- [Work instruction]: In the listing below, find each line holding "Παπαδόπουλος" and copy it.
***
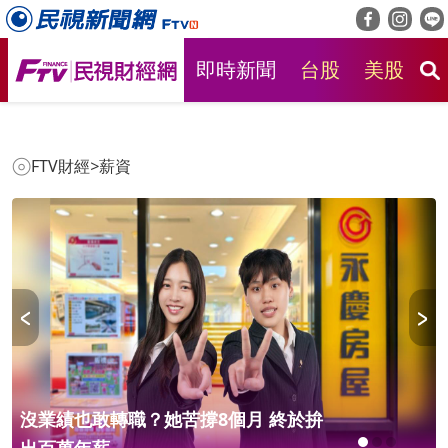
即時新聞
台股
美股
房
FTV財經
>
薪資
沒業績也敢轉職？她苦撐8個月 終於拚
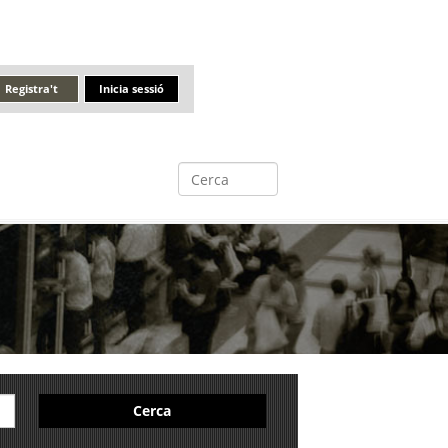
Registra't
Inicia sessió
Cerca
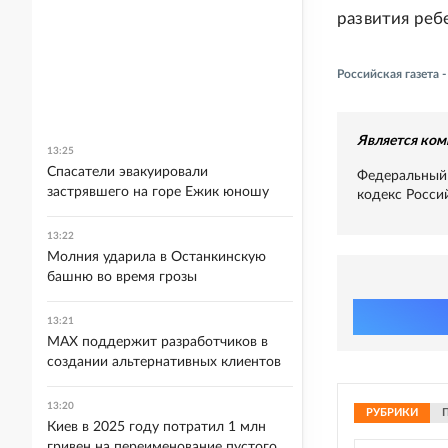
развития ребе
Российская газета
Является ком
13:25
Спасатели эвакуировали
Федеральный 
застрявшего на горе Ежик юношу
кодекс Росси
13:22
Молния ударила в Останкинскую
башню во время грозы
13:21
MAX поддержит разработчиков в
создании альтернативных клиентов
13:20
РУБРИКИ
Киев в 2025 году потратил 1 млн
гривен на переименование пустого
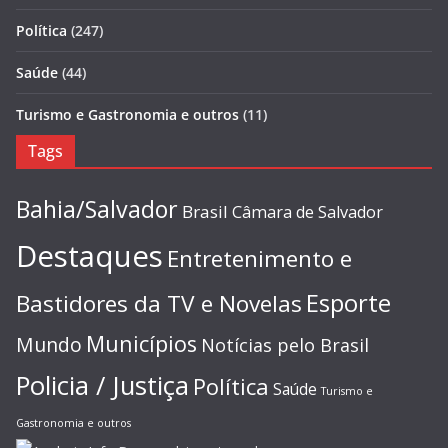
Política
(247)
Saúde
(44)
Turismo e Gastronomia e outros
(11)
Tags
Bahia/Salvador
Brasil
Câmara de Salvador
Destaques
Entretenimento e
Esporte
Bastidores da TV e Novelas
Municípios
Mundo
Notícias pelo Brasil
Policia / Justiça
Política
Saúde
Turismo e
Gastronomia e outros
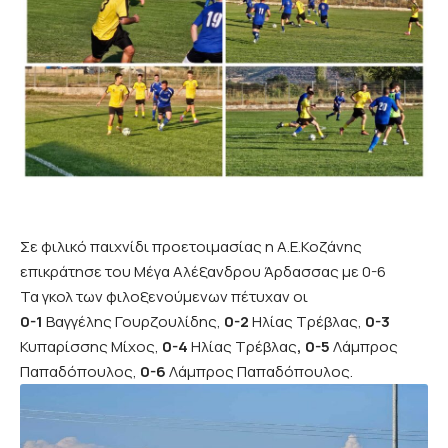
Σε φιλικό παιχνίδι προετοιμασίας η Α.Ε.Κοζάνης
επικράτησε του Μέγα Αλέξανδρου Άρδασσας με 0-6
Τα γκολ των φιλοξενούμενων πέτυχαν οι
0-1
Βαγγέλης Γουρζουλίδης,
0-2
Ηλίας Τρέβλας,
0-3
Κυπαρίσσης Μίχος,
0-4
Ηλίας Τρέβλας
, 0-5
Λάμπρος
Παπαδόπουλος,
0-6
Λάμπρος Παπαδόπουλος.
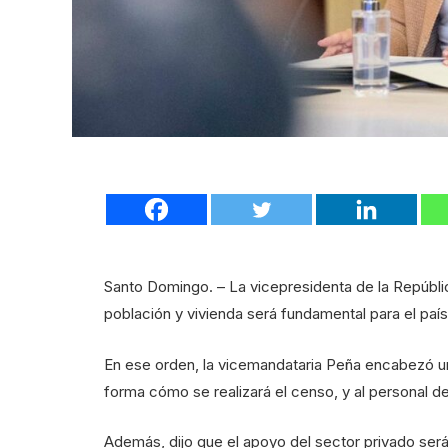
Santo Domingo. – La vicepresidenta de la Repúbli
población y vivienda será fundamental para el país
En ese orden, la vicemandataria Peña encabezó un
forma cómo se realizará el censo, y al personal d
Además, dijo que el apoyo del sector privado será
***
- [Response area]:
Παπαδόπουλος,
Λάμπρος Παπαδόπουλος.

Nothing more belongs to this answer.